Titre : La Rumeur des rives.

Date de parution : 19 octobre 2017.

Auteure : Dominique Deblaine.

Editeur : Riveneuve.

Pages : 150.

Un roman maritime, au large des Antilles. Une femme puissante à la barre de son voilier tente d’échapper à son destin, au drame. L’appel du large comme celui de la liberté, de la sagesse, quel qu’en soit le coût…

– un roman marin où le bateau et la mer tiennent une place de personnages-clés

– une femme puissante à la barre de son bateau nommé Epicure, fuyant un drame – famille et société – qui la rattrape quand elle met le pied à terre…

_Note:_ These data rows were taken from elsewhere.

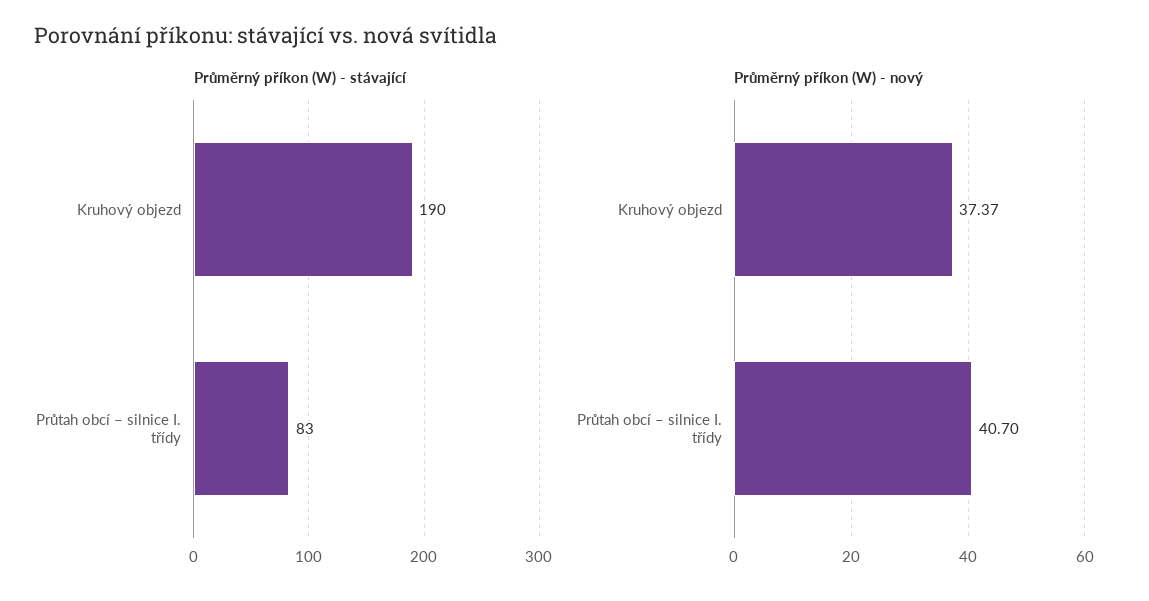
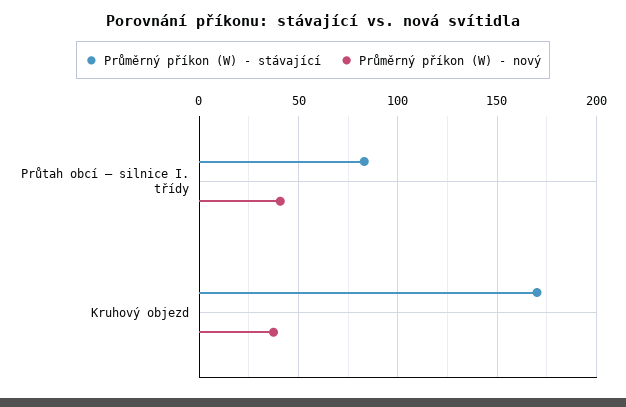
  {
    "Průměrný příkon (W) - stávající": {
-     "Kruhový objezd": 190,
+     "Kruhový objezd": 170,
      "Průtah obcí – silnice I. třídy": 83
    },
    "Průměrný příkon (W) - nový": {
      "Kruhový objezd": 37.37,
      "Průtah obcí – silnice I. třídy": 40.7
    }
  }

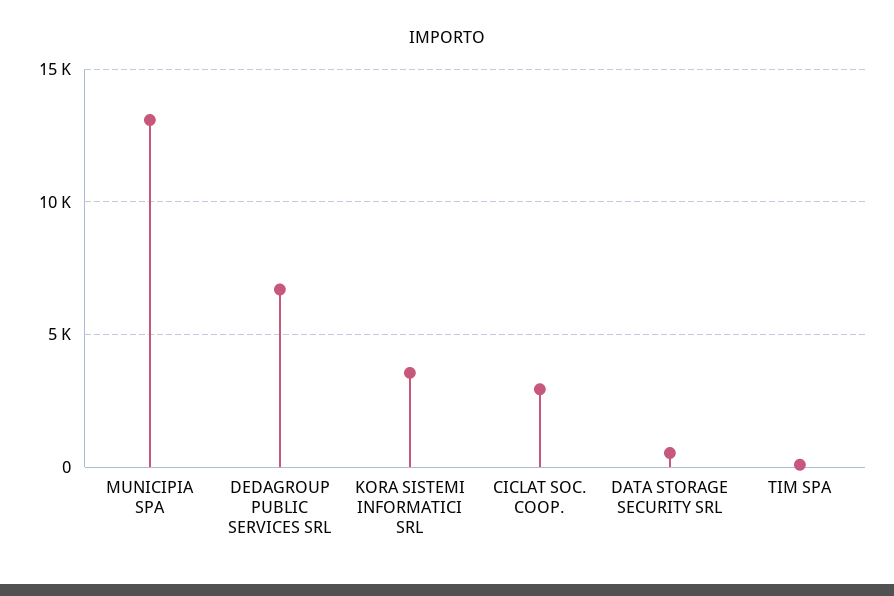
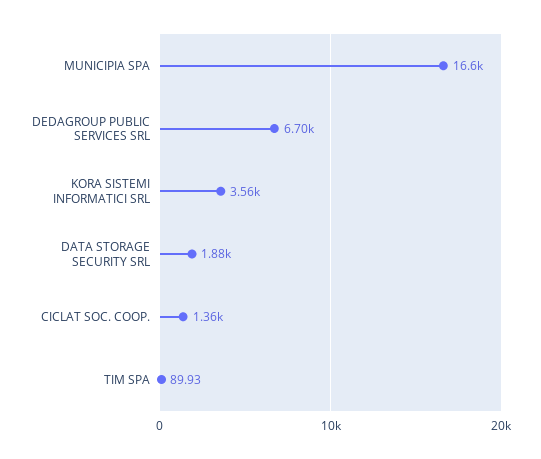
  {
-   "MUNICIPIA SPA": 13000,
+   "MUNICIPIA SPA": 16600,
    "DEDAGROUP PUBLIC SERVICES SRL": 6700,
    "KORA SISTEMI INFORMATICI SRL": 3560,
-   "CICLAT SOC. COOP.": 3000,
+   "CICLAT SOC. COOP.": 1360,
-   "DATA STORAGE SECURITY SRL": 500,
+   "DATA STORAGE SECURITY SRL": 1880,
    "TIM SPA": 89.93
  }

– une écriture riche et inspirée dans la veine caribéenne, proche d’Aimé Césaire ou Alejo Carpentier

– Prix Fetkann 2012 pour son livre Paroles d’une île vagabonde

– Sélection finale Prix Carbet 2015 pour son livre Le Raconteur

– Sélection finale Prix Association des Ecrivains 2015 de la Caraïbe pour son livre Le Raconteur

bonne lecture
Une bonne lecture
Tout d’abord, je tiens à remercier Clélia pour m’avoir envoyé le roman de la rentrée de Riveneuve. Il est vrai que je ne me serais pas tournée d’emblée vers cette maison d’édition qui cible un public particulier, friand de littérature de voyage et de sciences humaines. Néanmoins, j’ai fait une belle découverte au cours de cette excursion marine qui propose un long chemin de réflexion.

En effet, il n’est pas question à proprement parler d’une histoire ou d’un récit linéaire. J’ai fait la connaissance d’une femme et de son bateau Epicure qui nous emmènent au cœur de l’action dès les premières pages puisqu’ils s’échouent. Mais est-ce seulement s’échouer au sens propre du terme ? Ou également s’échouer intérieurement ? En réalité, ce roman développe le long travail d’introspection d’une femme nous parlant à la première personne du singulier pour nous permettre d’explorer sa conscience.

J’ai apprécié les moments oniriques qui parcourent ce récit, ces passages où le rêve et la réalité s’entrecroisent et mêlent des sentiments de peur, de panique ou de colère. De fait, le récit navigue au fil des pensées de l’héroïne et propose des passages où ses frères mais aussi son ancien amour sont tout à coup présents sur le bateau. Il y a donc de nombreuses anecdotes personnelles qui débouchent également sur des réflexions plus générales : « Il arrive parfois, au moment où l’on va abandonner, que l’obscurité se change en clarté et que les jours d’ennui se muent magiquement en fête et en frénésie. »

C’est donc un roman à l’ambiance particulière qui ne plaira pas à tout le monde. La complexité du personnage est en partie dévoilé par son vocabulaire qui mêle parfois un style très travaillé et poétique à un langage vulgaire. D’un paragraphe à l’autre, le récit nous embarque ailleurs : il peut donc perdre son lecteur, comme s’il suivait lui aussi un courant marin sauvage et imprévisible. Personnellement, j’ai trouvé cela très original même si ce n’est pas le genre de récit que je suis habituée à lire. Ce roman, doté de nombreuses qualités, m’a permis à plusieurs reprises de m’interroger sur le sens de la vie.

En bref, j’ai apprécié cette histoire qui amène une femme à maîtriser son bateau dans la tempête mais aussi à garder le contrôle du gouvernail de sa propre vie. C’est un récit marin qui nous emmène dans les rives de la mer, mais aussi au sens imagé, dans les méandres de la pensée d’une femme qui s’interroge sur sa propre identité.